TEXTO FORNECIDO:
= = = = = = =
Mas o twist mais interessante neste conceito é a concepção do próprio Baxter. Inicialmente parece ser apenas um empregado sem espinha que tem receio de dizer “não” aos chefes. Mas depois apercebemo-nos, tal como havia acontecido em ‘Some Like it Hot’, que Lemmon demonstra uma enganadora vulnerabilidade. Baxter pode ser um zé-ninguém num mundo descaracterizado, mas tem também alguma perversidade intrínseca, quer em termos de pensamentos sexuais (veja-se a facilidade com que engata uma mulher casada num momento de desespero a meio do filme), quer na forma como usa as várias situações em seu próprio proveito. Sente-se lisonjeado quando os vizinhos pensam que é ele que leva mulheres para o apartamento praticamente todas as noites e nunca os desdiz (Wilder irá brincar com esse mal entendido mais do que uma vez). E sem escrúpulos, pelo menos até pouco antes do final, troca o uso do apartamento por cunhas para subir nas fileiras da empresa. Ao contrário de Marty, nada há de inocente nesta atitude, e esta é talvez a declaração mais pungente de todas; como o próprio sistema há muito corrompeu Baxter, sem na realidade ele ter ganho alguma coisa com isso, porque nunca deixou de ser quem é. Está num limbo, preso, suficientemente desencantado com a vida para aceitar ser corrompido mas suficientemente honesto para não colher as respectivas recompensas.
= = = = = = =
EXCERTOS DOS DADOS:
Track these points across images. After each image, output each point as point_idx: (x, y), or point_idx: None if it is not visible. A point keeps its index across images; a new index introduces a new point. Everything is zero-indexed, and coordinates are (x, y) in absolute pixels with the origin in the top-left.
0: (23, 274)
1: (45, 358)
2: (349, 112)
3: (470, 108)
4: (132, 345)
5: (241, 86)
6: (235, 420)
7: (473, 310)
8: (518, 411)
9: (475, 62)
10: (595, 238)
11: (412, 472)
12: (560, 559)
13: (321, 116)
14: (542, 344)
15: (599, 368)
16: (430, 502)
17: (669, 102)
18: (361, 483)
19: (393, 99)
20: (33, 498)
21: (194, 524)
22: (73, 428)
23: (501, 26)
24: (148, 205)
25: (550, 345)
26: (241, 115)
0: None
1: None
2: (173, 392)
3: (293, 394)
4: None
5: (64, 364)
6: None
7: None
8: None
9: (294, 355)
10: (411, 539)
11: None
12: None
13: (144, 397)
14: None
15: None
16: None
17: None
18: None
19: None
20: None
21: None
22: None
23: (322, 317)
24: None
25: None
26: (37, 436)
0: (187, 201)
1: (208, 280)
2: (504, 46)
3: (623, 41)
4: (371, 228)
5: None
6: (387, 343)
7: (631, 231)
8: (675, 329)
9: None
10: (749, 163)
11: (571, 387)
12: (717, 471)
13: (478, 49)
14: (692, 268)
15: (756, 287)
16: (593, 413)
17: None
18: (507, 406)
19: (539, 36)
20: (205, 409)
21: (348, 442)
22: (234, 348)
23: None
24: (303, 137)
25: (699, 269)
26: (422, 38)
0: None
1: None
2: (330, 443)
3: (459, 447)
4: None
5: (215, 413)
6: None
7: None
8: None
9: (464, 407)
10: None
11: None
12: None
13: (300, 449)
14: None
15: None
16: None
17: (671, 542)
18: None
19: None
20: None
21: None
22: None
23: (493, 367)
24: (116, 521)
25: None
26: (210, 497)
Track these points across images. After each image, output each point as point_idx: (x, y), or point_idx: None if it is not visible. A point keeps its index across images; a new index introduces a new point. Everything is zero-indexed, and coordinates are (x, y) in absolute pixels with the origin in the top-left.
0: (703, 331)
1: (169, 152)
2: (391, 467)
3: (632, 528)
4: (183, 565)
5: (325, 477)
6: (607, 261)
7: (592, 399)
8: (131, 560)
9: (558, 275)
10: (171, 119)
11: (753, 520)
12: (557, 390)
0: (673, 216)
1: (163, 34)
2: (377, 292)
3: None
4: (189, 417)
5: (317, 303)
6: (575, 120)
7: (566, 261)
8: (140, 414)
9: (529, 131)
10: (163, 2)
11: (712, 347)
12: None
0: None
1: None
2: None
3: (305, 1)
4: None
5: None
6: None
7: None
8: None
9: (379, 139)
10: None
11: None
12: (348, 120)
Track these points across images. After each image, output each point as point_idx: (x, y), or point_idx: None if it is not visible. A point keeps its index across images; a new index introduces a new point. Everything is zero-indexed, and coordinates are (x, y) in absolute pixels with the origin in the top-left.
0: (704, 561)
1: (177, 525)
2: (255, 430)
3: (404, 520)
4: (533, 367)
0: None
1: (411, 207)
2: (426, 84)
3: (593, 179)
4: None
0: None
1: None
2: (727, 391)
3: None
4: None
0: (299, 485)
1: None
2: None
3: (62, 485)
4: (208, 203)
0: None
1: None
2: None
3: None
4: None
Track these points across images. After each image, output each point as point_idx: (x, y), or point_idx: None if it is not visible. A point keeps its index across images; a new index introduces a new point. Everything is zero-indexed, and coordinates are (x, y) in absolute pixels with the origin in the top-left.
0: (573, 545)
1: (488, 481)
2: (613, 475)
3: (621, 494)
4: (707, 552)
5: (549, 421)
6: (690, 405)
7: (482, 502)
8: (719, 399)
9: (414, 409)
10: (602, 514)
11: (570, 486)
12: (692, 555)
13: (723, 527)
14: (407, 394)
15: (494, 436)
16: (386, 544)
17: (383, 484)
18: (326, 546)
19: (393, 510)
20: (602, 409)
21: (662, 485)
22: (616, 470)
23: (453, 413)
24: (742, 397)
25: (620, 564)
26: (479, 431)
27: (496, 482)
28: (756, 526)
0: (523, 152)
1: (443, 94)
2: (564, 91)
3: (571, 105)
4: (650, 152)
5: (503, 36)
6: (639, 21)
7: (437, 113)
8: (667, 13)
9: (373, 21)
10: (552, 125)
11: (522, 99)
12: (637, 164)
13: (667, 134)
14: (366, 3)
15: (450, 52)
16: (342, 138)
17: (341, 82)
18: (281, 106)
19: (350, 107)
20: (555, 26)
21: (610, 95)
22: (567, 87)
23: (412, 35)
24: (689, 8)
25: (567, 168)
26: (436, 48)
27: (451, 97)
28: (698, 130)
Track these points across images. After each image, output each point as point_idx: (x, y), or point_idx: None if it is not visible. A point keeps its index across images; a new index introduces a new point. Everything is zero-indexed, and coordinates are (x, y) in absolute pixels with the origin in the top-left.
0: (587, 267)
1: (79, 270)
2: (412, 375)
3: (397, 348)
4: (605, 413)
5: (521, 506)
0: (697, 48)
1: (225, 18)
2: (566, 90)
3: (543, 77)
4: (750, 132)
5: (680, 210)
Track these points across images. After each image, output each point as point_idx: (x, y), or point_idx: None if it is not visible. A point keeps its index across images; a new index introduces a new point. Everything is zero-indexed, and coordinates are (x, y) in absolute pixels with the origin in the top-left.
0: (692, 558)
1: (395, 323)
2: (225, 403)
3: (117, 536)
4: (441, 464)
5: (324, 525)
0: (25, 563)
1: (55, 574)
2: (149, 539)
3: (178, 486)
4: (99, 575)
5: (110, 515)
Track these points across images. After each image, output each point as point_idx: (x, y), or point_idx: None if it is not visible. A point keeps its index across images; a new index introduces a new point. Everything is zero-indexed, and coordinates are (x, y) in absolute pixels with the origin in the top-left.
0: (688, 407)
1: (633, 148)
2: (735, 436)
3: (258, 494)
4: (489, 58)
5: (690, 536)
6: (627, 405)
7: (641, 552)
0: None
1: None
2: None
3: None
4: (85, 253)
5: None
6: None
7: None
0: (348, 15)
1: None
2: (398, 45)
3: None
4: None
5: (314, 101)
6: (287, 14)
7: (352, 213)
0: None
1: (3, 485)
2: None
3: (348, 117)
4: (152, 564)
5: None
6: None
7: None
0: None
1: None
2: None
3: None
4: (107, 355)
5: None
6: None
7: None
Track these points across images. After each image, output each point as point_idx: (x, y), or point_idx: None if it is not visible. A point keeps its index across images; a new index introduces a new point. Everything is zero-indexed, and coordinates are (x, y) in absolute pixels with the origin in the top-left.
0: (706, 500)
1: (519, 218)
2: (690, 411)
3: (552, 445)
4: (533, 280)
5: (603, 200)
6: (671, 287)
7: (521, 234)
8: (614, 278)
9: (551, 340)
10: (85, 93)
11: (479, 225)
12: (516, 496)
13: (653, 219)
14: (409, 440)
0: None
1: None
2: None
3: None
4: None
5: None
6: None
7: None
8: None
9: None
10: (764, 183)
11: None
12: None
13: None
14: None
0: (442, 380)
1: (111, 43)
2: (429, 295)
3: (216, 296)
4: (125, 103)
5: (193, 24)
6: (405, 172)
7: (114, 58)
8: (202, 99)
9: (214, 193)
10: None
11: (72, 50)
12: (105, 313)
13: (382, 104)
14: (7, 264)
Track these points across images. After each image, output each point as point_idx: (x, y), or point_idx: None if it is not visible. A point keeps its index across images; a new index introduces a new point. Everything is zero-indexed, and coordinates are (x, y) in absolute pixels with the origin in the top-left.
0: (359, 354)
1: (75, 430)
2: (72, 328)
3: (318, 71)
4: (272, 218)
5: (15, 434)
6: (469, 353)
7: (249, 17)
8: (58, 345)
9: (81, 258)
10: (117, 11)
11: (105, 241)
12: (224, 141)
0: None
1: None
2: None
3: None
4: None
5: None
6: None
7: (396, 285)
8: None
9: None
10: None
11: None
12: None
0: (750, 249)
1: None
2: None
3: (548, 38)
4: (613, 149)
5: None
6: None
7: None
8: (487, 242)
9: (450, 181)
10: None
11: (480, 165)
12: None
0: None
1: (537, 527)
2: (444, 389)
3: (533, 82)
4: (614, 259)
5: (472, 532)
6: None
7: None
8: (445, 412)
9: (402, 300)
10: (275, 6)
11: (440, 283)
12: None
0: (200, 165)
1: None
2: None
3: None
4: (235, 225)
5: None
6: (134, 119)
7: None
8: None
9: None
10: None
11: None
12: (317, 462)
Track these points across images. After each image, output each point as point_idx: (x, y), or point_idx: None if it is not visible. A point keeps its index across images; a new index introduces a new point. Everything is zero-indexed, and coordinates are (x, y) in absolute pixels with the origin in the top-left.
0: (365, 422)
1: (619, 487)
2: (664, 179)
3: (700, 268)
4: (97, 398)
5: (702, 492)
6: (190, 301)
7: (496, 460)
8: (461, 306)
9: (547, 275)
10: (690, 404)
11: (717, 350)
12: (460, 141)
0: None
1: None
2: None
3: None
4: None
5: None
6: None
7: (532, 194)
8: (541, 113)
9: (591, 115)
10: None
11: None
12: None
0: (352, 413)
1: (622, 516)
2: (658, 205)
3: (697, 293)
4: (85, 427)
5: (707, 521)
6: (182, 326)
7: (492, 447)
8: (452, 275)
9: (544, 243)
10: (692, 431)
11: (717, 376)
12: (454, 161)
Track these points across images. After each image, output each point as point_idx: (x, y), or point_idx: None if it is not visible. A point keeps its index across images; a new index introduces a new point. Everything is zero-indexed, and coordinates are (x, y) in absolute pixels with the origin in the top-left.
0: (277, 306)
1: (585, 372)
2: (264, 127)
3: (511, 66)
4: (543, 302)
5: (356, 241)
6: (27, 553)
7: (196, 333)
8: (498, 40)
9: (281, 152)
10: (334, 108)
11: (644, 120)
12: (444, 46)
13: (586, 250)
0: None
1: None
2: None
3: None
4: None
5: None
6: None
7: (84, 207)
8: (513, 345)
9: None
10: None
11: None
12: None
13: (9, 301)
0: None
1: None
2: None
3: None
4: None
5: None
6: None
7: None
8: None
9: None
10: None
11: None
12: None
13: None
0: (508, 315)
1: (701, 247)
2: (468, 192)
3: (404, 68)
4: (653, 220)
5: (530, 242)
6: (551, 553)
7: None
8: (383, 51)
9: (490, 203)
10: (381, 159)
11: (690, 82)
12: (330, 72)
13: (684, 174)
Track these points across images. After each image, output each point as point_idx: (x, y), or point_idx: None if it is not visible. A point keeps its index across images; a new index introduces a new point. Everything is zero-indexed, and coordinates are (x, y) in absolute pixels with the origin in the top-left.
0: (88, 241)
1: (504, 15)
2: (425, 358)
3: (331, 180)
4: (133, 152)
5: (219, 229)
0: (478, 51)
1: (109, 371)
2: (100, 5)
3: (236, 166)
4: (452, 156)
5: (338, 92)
= = = = = = =
TAREFA: No texto fornecido, em troca de quê cede Baxter o uso do apartamento? Os itens têm origem numa fonte diferente.

RESULTADO DA TAREFA: Em troca de cunhas para subir nas fileiras da empresa.